Mas realidade nacional à parte, Vergonha — Companhia das Letras, 370 páginas, tradução de José Rubens Siqueira — traduz, com o estilo fantástico de Salman Rushdie ( para mim um dos maiores escritores da atualidade) a formação de um país em palavras, recontando a história do Paquistão desde sua separação da Índia, em 1947. O livro cobre três gerações das famílias de dois homens que disputam o poder de uma nação recém criada ( o general Raza Hyder e seu primo Iskander Harappa, um ex-milionário que se torna político).
Trata-se de um país sem nome definido, mas com uma história de violência comum às ex-colônias inglesas, cujos governos autoritários e truculentos dissolveram os sonhos de paz e união nacional: “um governo que ama a sua gente tanto, que fez do tesão a prioridade nacional, um governo que fica contente em foder com a gente até o fim do mundo”.
Alheia ao palco onde essa batalha se arrasta, uma menina frágil ruboriza de maneira anormal: “Mas ela também, acredito, enrubesce pelo mundo”, um rubor tão incandescente que queima os lábios de quem a beija e as mãos de quem a toca.
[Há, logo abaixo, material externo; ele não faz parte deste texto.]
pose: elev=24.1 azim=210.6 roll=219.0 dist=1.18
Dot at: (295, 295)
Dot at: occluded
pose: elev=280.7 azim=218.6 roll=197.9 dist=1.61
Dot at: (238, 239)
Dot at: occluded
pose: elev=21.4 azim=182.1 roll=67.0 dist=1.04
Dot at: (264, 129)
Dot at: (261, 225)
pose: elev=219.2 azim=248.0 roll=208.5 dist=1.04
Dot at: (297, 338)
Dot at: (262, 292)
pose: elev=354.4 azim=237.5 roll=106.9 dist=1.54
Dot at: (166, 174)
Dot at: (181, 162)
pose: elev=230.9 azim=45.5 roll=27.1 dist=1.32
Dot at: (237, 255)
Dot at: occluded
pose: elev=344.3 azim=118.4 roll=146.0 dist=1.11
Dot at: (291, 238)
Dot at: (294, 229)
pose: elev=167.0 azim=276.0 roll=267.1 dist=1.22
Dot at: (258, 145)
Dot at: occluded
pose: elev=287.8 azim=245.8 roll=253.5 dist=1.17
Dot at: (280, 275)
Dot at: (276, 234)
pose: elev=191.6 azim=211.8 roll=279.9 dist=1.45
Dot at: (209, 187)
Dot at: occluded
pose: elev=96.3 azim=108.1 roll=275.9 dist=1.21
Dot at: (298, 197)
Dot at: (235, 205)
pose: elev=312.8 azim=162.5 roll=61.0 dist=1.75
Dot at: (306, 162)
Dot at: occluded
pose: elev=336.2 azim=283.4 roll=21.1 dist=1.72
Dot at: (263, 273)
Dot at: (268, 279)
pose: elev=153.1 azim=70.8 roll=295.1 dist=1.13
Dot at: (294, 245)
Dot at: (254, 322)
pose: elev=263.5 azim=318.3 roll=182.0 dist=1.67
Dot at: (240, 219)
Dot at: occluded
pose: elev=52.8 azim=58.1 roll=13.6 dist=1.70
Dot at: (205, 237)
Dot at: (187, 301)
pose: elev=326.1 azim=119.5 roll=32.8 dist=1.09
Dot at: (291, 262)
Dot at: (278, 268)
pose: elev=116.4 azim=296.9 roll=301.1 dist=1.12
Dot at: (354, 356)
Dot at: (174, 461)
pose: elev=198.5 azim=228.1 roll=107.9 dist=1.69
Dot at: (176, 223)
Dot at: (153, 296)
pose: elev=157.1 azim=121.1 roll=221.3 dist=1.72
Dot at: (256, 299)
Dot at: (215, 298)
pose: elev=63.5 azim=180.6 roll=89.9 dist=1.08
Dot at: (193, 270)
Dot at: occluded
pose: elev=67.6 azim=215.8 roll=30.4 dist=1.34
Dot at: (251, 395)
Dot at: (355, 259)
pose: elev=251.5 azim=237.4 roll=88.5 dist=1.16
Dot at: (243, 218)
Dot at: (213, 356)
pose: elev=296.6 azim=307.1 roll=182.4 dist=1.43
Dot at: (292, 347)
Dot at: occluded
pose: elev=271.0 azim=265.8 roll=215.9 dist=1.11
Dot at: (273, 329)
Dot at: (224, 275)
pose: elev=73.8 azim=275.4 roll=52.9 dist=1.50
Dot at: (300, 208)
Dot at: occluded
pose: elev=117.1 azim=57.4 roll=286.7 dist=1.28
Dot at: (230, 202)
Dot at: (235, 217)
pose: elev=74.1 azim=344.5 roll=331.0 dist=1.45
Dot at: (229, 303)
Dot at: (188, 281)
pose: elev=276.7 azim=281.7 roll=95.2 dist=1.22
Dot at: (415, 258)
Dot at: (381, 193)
Rejeitada pelo pai, um eminente oficial do Exército que promove o primeiro golpe de Estado do país, Sufiya Zinobia não é capaz de compreender o seu entorno, internalizando apenas um sentimento corrosivo que se aplica, em parte, pela palavra “vergonha” — uma palavra curta, mas que contém enciclopédias de nuances. As emoções proibidas de um povo oprimido pela religião, pela ideologia e pelos dogmas ancestrais dos bons costumes, são catalisadas na moça, que se torna um ser sobrenatural e encontra na violência a sua forma de expressão.
Para quem aprecia uma boa  leitura  e deseja fugir por algumas horas da indignação causada pelas notícias locais,  é uma ótima oportunidade passar momentos inesquecíveis com personagens fantasticamente humanos: Iskander, Rani, Arjumand ( virgem Calça de Ferro) , Haroun, Raza, Bilquis, Dawood (santo local) , Navid, Talvar (jogador de polo), Shahbanou, Sufiya , Omar Khayyam (tonto, periférico, invertido, apaixonado, insone, observador das estrelas, gordo: o anti herói).